PROBLEM 1 ▸
Reproduce the listing of premultiplied format names below, line for line and without changes.

Our results support the expectation that warmer/drier regions show lower resilience following fire (SI Appendix, Fig. S7). The 30-y (1981 to 2010) normal climate moisture deficit (CMDnormal) was consistently a more important variable than CMD anomalies following fire (CMDpostfire; Fig. 3). CMDnormal was also a marginally significant predictor of state change in our meta-analysis, with greater CMDnormal leading to more frequent state change away from black spruce (SI Appendix, Table S2 and Fig. S8); it is noteworthy that our partial dependence plots suggest that this result is largely attributable to east–west differences in CMDnormal (SI Appendix, Figs. S3, S11, and S13). CMDnormal was more extreme in western regions, where we more frequently observed decreased resilience for all conifers and black spruce alone, indicating as expected that environments with consistently lower availability of moisture for plants enhance the likelihood of postfire state change (Fig. 2 and SI Appendix, Figs. S1, S7, and S8). Likewise, expansion of both jack pine and broadleaf taxa was more frequent in drier, western regions (SI Appendix, Figs. S1 and S7). This relationship is consistent with recent findings that larger annual moisture deficits promote tree regeneration failure (7, 19). Our findings support the idea that wetter, eastern parts of boreal North America are more resilient to warming and may serve as important continental-scale refugia for conifer- and black spruce–dominated forests (52, 54). However, projections suggest that both eastern and western North America will experience climate warming and drying (55) with implications for the longevity of this refugia potential.

Reductions in black spruce recruitment following fire and associated decreases in basal area may worsen losses of black spruce resilience in subsequent fires. For black spruce only, prefire basal area was the most important predictor of regeneration outcomes in the random forest analysis (Fig. 3), with higher prefire black spruce basal area increasing the likelihood of resilience, although this effect diminishes at basal areas >15 m2 ⋅ ha−1 (SI Appendix, Fig. S11). Black spruce basal area is a strong determinant of postfire seed density (10, 44). Although we considered density reduction without loss of dominance to be a resilient outcome, for black spruce, this will reduce contributions to regeneration following the next fire, reinforcing the trajectory of change and leading to increasingly open woodlands, which could be considered state change in and of itself (26).

DATA FOR PROCESSING ▸
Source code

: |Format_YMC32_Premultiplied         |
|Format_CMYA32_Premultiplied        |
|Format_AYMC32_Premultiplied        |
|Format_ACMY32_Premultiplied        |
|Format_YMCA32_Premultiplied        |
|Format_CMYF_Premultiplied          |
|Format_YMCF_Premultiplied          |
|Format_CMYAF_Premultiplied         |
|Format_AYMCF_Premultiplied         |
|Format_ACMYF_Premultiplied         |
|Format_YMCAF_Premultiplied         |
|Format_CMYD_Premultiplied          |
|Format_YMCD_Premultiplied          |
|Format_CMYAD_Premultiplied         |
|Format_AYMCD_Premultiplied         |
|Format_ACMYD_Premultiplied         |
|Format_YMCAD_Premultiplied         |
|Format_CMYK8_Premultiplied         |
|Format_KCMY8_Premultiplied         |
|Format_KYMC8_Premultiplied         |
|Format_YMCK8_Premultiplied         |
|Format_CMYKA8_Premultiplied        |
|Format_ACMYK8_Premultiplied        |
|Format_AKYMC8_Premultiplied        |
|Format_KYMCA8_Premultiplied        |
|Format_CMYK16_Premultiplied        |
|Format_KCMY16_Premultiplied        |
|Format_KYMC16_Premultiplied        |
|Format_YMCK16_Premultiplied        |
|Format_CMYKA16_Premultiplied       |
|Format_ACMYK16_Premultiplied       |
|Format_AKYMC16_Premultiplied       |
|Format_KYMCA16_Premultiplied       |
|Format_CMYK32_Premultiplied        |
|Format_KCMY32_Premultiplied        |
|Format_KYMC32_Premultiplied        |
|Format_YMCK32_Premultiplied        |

PROBLEM 2 ▸
Summarize the passage on postfire forest resilience in two sentences.

TASK SOLUTION 1 ▸
Source code

: |Format_YMC32_Premultiplied         |
|Format_CMYA32_Premultiplied        |
|Format_AYMC32_Premultiplied        |
|Format_ACMY32_Premultiplied        |
|Format_YMCA32_Premultiplied        |
|Format_CMYF_Premultiplied          |
|Format_YMCF_Premultiplied          |
|Format_CMYAF_Premultiplied         |
|Format_AYMCF_Premultiplied         |
|Format_ACMYF_Premultiplied         |
|Format_YMCAF_Premultiplied         |
|Format_CMYD_Premultiplied          |
|Format_YMCD_Premultiplied          |
|Format_CMYAD_Premultiplied         |
|Format_AYMCD_Premultiplied         |
|Format_ACMYD_Premultiplied         |
|Format_YMCAD_Premultiplied         |
|Format_CMYK8_Premultiplied         |
|Format_KCMY8_Premultiplied         |
|Format_KYMC8_Premultiplied         |
|Format_YMCK8_Premultiplied         |
|Format_CMYKA8_Premultiplied        |
|Format_ACMYK8_Premultiplied        |
|Format_AKYMC8_Premultiplied        |
|Format_KYMCA8_Premultiplied        |
|Format_CMYK16_Premultiplied        |
|Format_KCMY16_Premultiplied        |
|Format_KYMC16_Premultiplied        |
|Format_YMCK16_Premultiplied        |
|Format_CMYKA16_Premultiplied       |
|Format_ACMYK16_Premultiplied       |
|Format_AKYMC16_Premultiplied       |
|Format_KYMCA16_Premultiplied       |
|Format_CMYK32_Premultiplied        |
|Format_KCMY32_Premultiplied        |
|Format_KYMC32_Premultiplied        |
|Format_YMCK32_Premultiplied        |

TASK SOLUTION 2 ▸
Warmer, drier western regions of boreal North America showed lower resilience after fire, with the 30-year normal climate moisture deficit proving more important than postfire moisture deficit anomalies, while wetter eastern parts may serve as refugia for conifer- and black spruce–dominated forests. For black spruce, prefire basal area was the most important predictor of regeneration outcomes, and reduced recruitment after fire may worsen resilience losses in later fires by lowering contributions to regeneration and leading to increasingly open woodlands.